■ Bereitgestellter Auszug ■
Freitag, 27. Januar 2017

Crashkurs Zittauer Gebirge

Ein Gastbeitrag von Björn Ehrlich, Zittau-Hörnitz

Inwiefern es sich um einen Superlativ handelt, wenn man mit dem kleinsten Mittelgebirge Deutschlands wirbt, sei einmal dahin gestellt. Ob das abder wirklich stimmt, ist eine ganz andere Frage, denn das Kyffhäusergebirge beteiligt sich mit dem gleichen Slogan an diesem eigenartigen Wettbe­werb. Nun ist es so, dass das Zittauer Gebirge sich über eine Fläche von 133 km² ausbreitet und das Kyffhäusergebirge eine Fläche von 72 – 81 km² belegt (da ist man sich offensichtlich nicht ganz ei­nig). Und dann erklärt uns Siegfried Weiß noch Folgendes: 

'Es sei gesagt, das das Zittauer Gebirge eine außergewöhnlich malerische Landschaft ist, wenngleich es zu den kleinsten Berggebieten Europas gehört. Es ist eigentlich kein selbstständiges Gebirge, denn vom Böhmischen Grenzkamm des Lausitzer Gebirges fallen oft nur die Berghänge steil hinab in die Niederungen um Zittau und Großschönau'. 

Auch das noch: kein selbständiges Gebirge!

Das Zittauer Gebirge ist mein Heimatgebirge. Hier lernte ich die Liebe zu den Bergen und zum Wandern kennen. Während meiner Kindheit waren meine Eltern mit mir bei Wind und Wetter und zu jeder Jahreszeit hier unterwegs. Ich kenne die meisten Winkel zwischen Hartau und Herrenwal­de. Gerne besuche ich auch heute noch die kleinen Felsenstädte und vor allem die Gipfel des Hoch­wald und der Lausche, besonders bei guter Sicht. Aber es hat sich in den letzten Jahren einiges ver­ändert, und das gefällt mir nicht. Ich denke dabei an die gewerbsmäßigen Holzvernichtung durch den Forstbetrieb der Stadt Zittau und die damit verbundene Verwüstung der Wege und ich denke an die Kommerzialisierung des Fremdenverkehrs, der nach den Vorstellungen der Tourismusbranche auch noch nach dem üblichen Zuwachs ruft. Eigentlich steht das dem Konzept eines Naturparks entgegen. Schön, dass man ausweichen kann, z.B. über die Grenze hin nach Böhmen, wo die Welt nach meinen Vorstellungen noch in Ordnung ist.

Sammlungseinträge
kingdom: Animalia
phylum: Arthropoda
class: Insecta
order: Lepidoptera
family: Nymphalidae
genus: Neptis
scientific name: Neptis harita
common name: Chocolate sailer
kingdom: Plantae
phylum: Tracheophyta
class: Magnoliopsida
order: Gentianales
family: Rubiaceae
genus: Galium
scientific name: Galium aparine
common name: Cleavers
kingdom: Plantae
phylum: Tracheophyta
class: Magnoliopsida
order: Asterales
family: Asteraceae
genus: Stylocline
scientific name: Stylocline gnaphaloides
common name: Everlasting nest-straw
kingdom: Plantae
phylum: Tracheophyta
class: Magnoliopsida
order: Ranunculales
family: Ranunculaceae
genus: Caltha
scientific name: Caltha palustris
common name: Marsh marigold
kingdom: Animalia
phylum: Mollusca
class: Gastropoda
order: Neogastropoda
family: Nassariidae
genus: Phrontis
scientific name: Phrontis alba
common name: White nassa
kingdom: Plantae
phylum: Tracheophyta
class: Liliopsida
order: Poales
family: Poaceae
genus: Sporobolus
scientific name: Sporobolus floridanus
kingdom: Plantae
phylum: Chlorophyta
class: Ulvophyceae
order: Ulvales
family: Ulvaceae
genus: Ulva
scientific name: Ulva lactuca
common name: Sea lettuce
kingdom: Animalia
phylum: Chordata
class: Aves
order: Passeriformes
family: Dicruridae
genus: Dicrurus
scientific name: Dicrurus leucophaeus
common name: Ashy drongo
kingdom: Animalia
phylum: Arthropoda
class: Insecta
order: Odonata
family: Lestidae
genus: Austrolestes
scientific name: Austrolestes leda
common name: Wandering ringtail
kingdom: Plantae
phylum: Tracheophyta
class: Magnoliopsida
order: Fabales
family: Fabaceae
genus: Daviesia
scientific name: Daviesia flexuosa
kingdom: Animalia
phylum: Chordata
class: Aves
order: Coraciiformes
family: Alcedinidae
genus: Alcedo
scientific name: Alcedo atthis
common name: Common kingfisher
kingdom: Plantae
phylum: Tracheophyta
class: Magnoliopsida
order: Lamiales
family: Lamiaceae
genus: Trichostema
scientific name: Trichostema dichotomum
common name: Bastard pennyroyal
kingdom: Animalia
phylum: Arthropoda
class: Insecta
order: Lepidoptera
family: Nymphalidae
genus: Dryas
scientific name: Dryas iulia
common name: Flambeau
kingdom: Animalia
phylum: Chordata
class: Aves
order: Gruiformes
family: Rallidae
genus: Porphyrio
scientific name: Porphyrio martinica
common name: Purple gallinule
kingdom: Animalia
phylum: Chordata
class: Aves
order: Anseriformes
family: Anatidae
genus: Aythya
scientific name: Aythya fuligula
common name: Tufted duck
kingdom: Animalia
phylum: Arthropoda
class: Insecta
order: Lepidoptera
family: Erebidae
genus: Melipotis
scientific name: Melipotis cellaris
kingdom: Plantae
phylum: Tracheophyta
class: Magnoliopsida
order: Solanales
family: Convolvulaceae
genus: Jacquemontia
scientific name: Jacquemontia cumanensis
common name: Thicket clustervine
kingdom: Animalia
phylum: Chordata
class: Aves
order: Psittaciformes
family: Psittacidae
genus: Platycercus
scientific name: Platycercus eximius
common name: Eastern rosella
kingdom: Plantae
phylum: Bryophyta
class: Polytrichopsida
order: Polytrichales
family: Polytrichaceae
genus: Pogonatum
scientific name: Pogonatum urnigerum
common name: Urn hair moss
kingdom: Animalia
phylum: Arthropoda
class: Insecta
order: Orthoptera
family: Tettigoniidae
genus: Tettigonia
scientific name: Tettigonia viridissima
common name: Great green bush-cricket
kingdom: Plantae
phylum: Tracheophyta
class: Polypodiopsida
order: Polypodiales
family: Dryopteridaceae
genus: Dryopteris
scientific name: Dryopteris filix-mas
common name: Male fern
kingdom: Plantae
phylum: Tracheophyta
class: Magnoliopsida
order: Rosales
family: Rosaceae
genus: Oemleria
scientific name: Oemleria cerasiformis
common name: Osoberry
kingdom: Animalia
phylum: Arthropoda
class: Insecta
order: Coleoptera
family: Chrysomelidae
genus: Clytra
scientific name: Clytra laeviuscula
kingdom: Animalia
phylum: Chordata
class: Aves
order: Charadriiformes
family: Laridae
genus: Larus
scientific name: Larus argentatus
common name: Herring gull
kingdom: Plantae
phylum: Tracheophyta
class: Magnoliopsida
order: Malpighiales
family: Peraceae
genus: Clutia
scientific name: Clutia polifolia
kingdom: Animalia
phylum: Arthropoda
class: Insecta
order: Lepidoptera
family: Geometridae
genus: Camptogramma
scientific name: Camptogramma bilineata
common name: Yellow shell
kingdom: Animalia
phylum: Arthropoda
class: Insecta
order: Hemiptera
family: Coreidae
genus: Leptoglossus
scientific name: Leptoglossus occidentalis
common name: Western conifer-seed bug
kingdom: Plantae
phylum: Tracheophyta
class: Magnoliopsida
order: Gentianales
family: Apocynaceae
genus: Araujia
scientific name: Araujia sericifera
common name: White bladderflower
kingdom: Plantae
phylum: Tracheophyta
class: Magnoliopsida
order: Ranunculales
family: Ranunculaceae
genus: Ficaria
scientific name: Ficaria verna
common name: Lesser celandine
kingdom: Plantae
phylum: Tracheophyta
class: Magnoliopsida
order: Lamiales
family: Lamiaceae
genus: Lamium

■ Aufgabenstellung ■
Übertragen Sie aus dem Beitrag über das Zittauer Gebirge den Satz „Hier lernte ich die Liebe zu den Bergen und zum Wandern kennen.“ ins Englische.

■ Lösung ■
This is where I learned to love the mountains and hiking.